THE TASK - In the passage on value investing, what do value investors do when others sell stocks cheaply during market uncertainty?

─── TEXT SHOWN ───

At a time when volatility strikes every second day, investors often rely on value investing rather than other options like growth or momentum. As soon as other investors start selling their stocks at a cheaper rate in times of market uncertainty, value investors take this as an opportunity to pick good stocks at a discounted price.

Several stocks that have surged significantly in the recent past have shown the overwhelming success of this pure-play investment strategy. Here, we discuss four such stocks — Dow Inc. DOW, Hewlett Packard HPE, StoneCo STNE and Intercorp Financial Services IFS.

However, this apparently simple value investment technique has some drawbacks and not understanding the strategy properly may often lead to “value traps.” In such a situation, these value picks start to underperform over the long run as the temporary problems, which once drove the share price down, turn out to be persistent.

─── DATA ───

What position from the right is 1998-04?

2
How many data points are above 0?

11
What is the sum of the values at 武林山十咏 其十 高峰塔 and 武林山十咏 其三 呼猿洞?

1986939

───
─── DATA ───

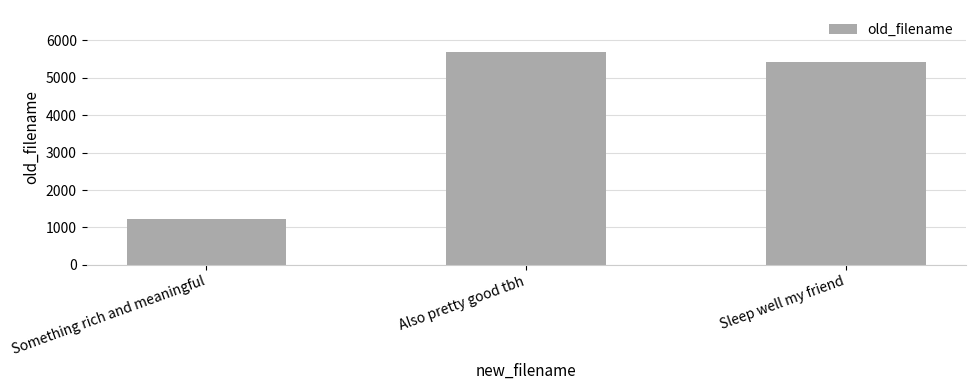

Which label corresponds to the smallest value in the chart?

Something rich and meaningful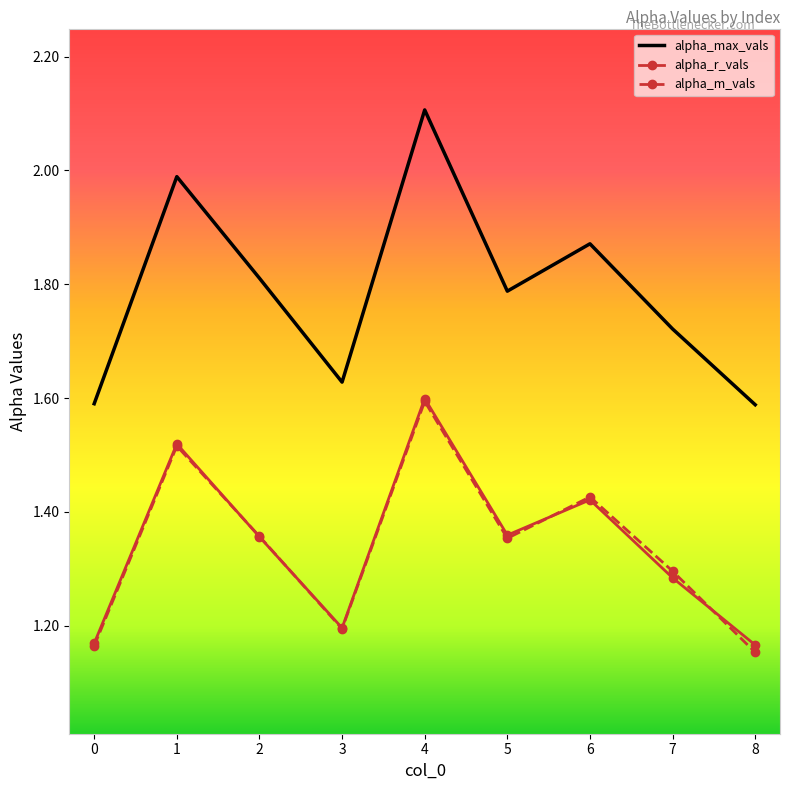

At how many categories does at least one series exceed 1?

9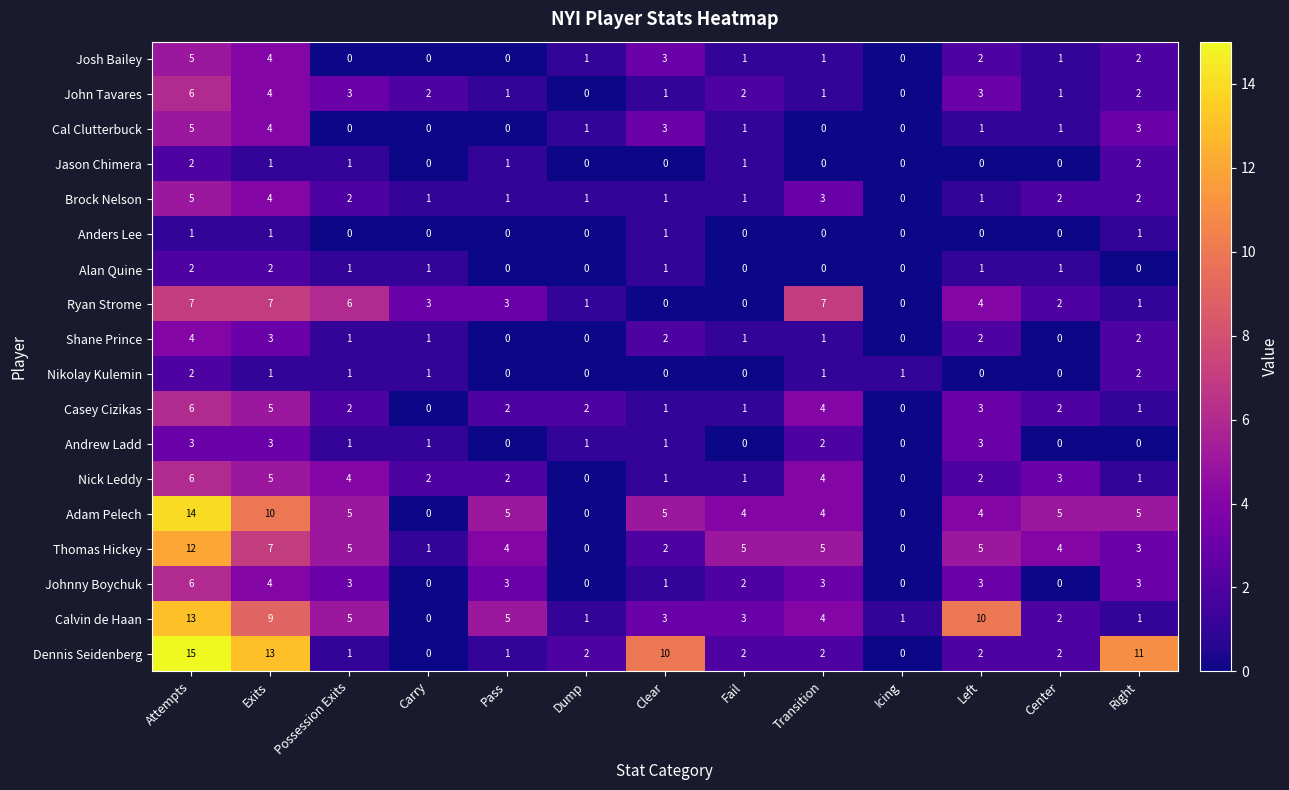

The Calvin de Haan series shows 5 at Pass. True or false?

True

───

SOLVED PROBLEM - They treat it as an opportunity to pick good stocks at a discounted price.